Return every line of the data below exactly, but do not include the images.

**AVAILABLE DATA**:
★ ★ ★ ★

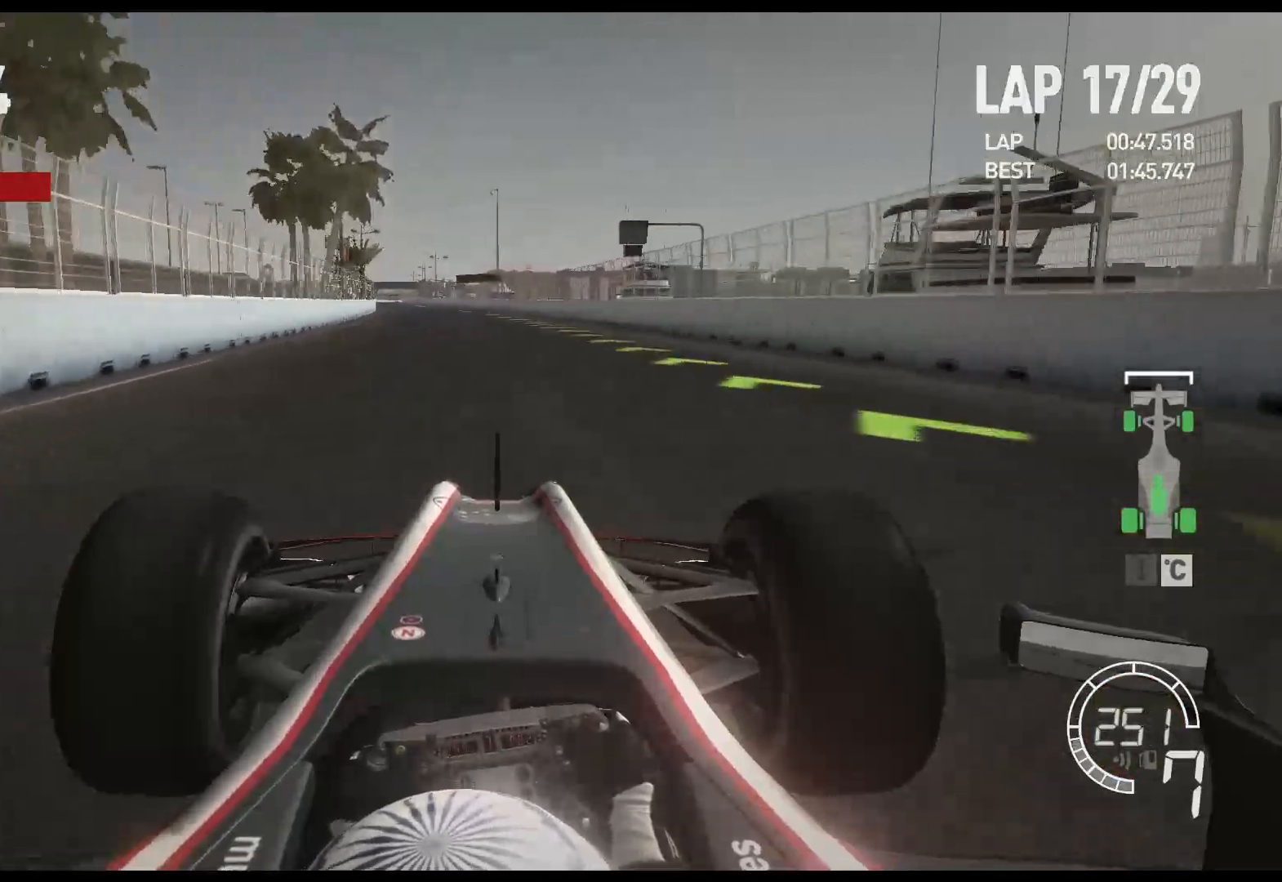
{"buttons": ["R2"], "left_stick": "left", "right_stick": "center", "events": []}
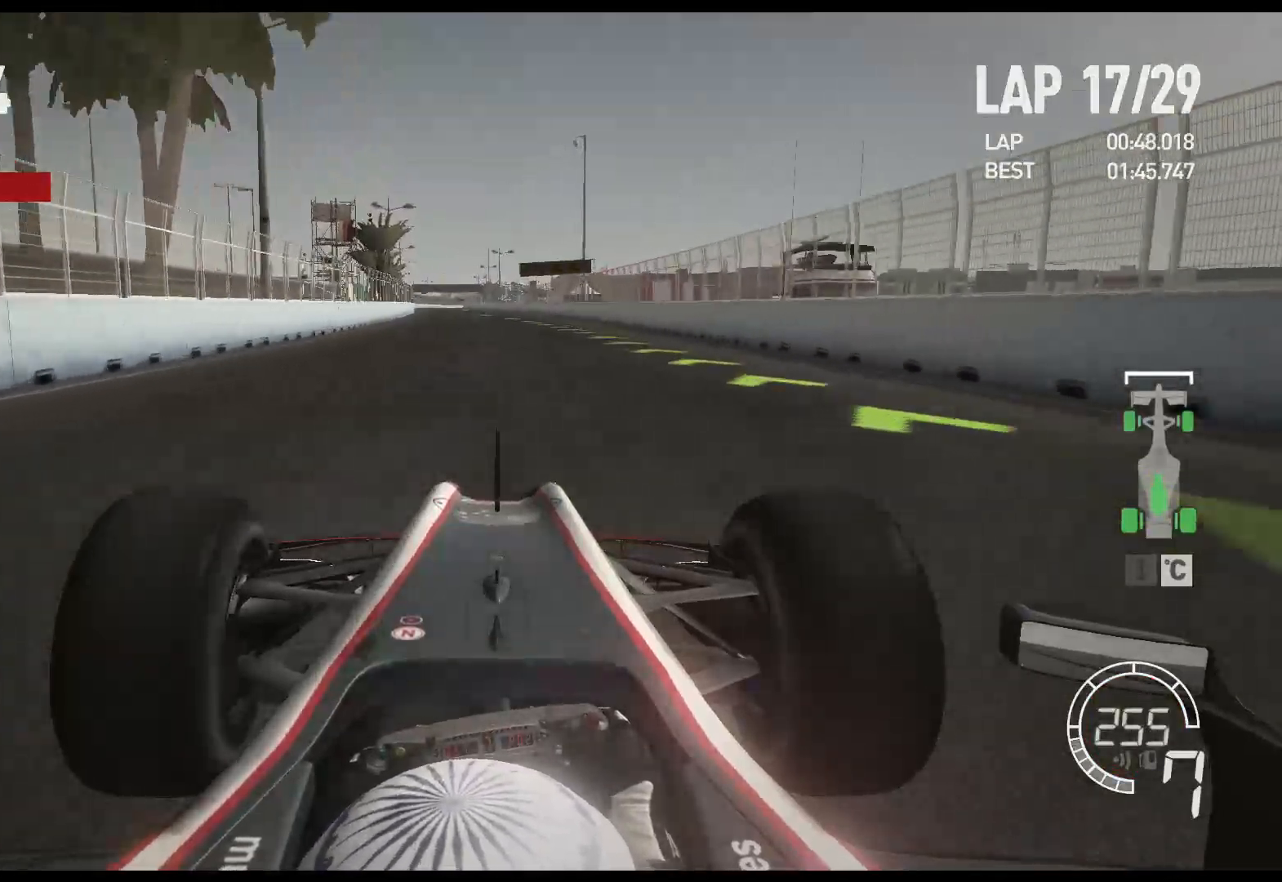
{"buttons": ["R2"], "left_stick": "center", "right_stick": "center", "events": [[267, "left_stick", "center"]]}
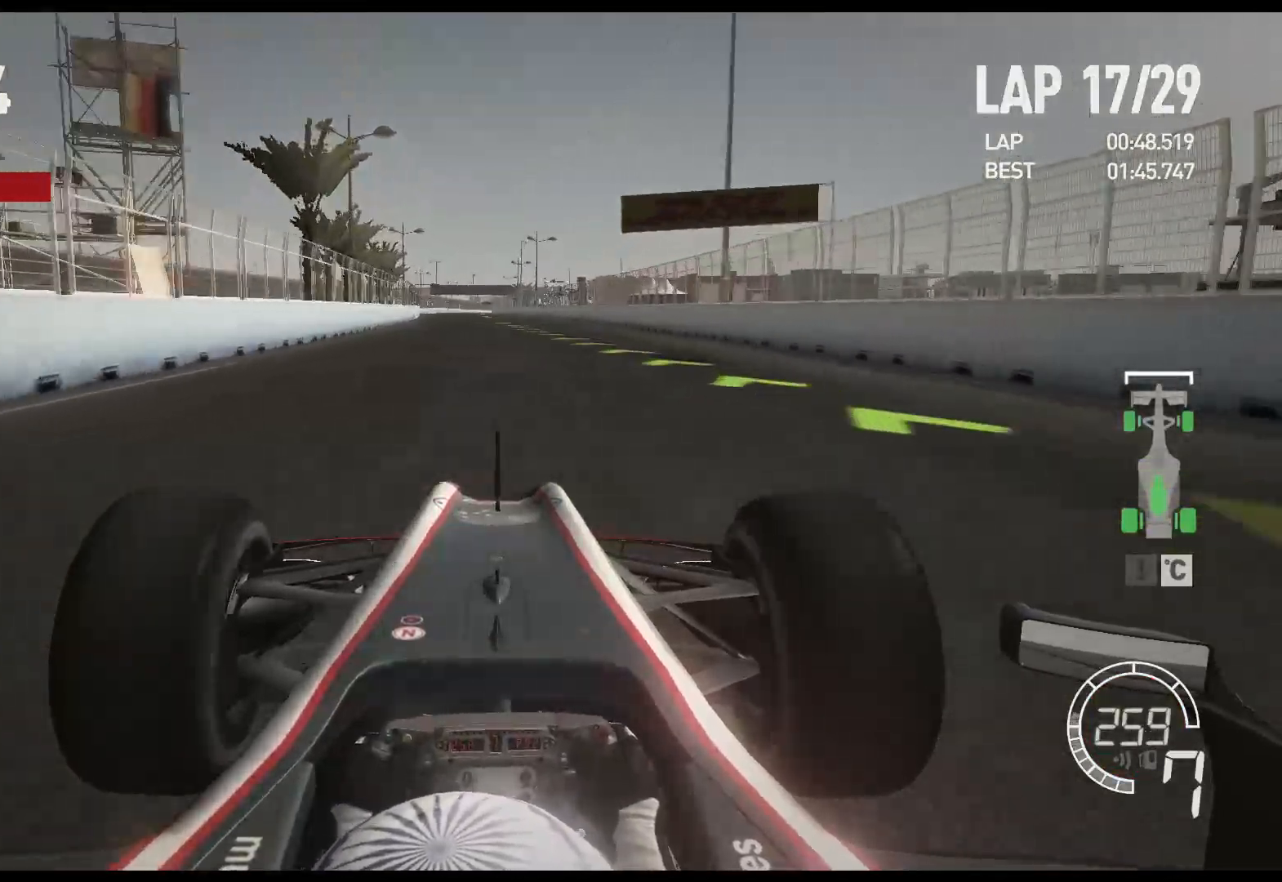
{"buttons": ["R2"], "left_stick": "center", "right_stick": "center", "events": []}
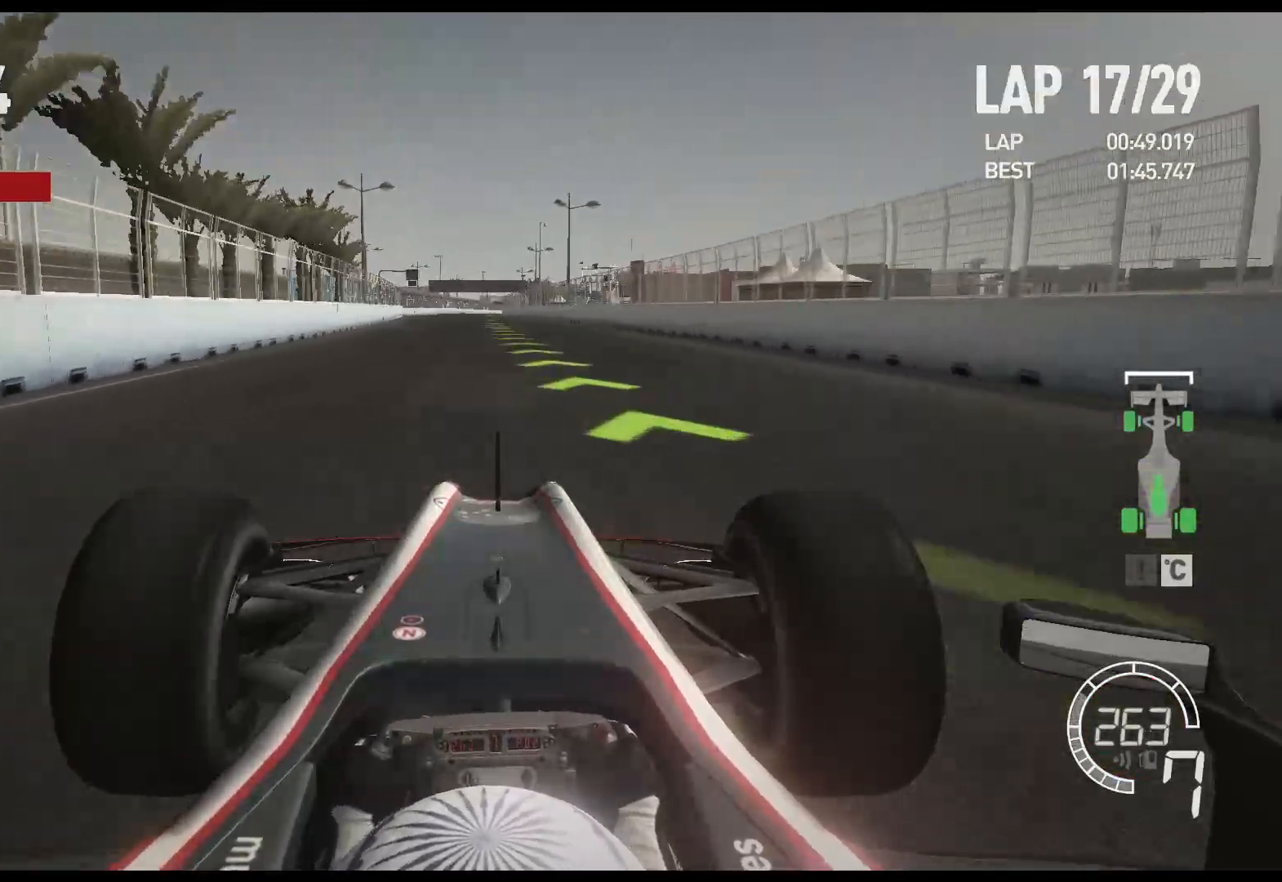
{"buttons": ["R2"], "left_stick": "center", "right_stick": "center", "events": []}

★ ★ ★ ★

**RESPONSE**:
{"buttons": ["R2"], "left_stick": "left", "right_stick": "center", "events": []}
{"buttons": ["R2"], "left_stick": "center", "right_stick": "center", "events": [[267, "left_stick", "center"]]}
{"buttons": ["R2"], "left_stick": "center", "right_stick": "center", "events": []}
{"buttons": ["R2"], "left_stick": "center", "right_stick": "center", "events": []}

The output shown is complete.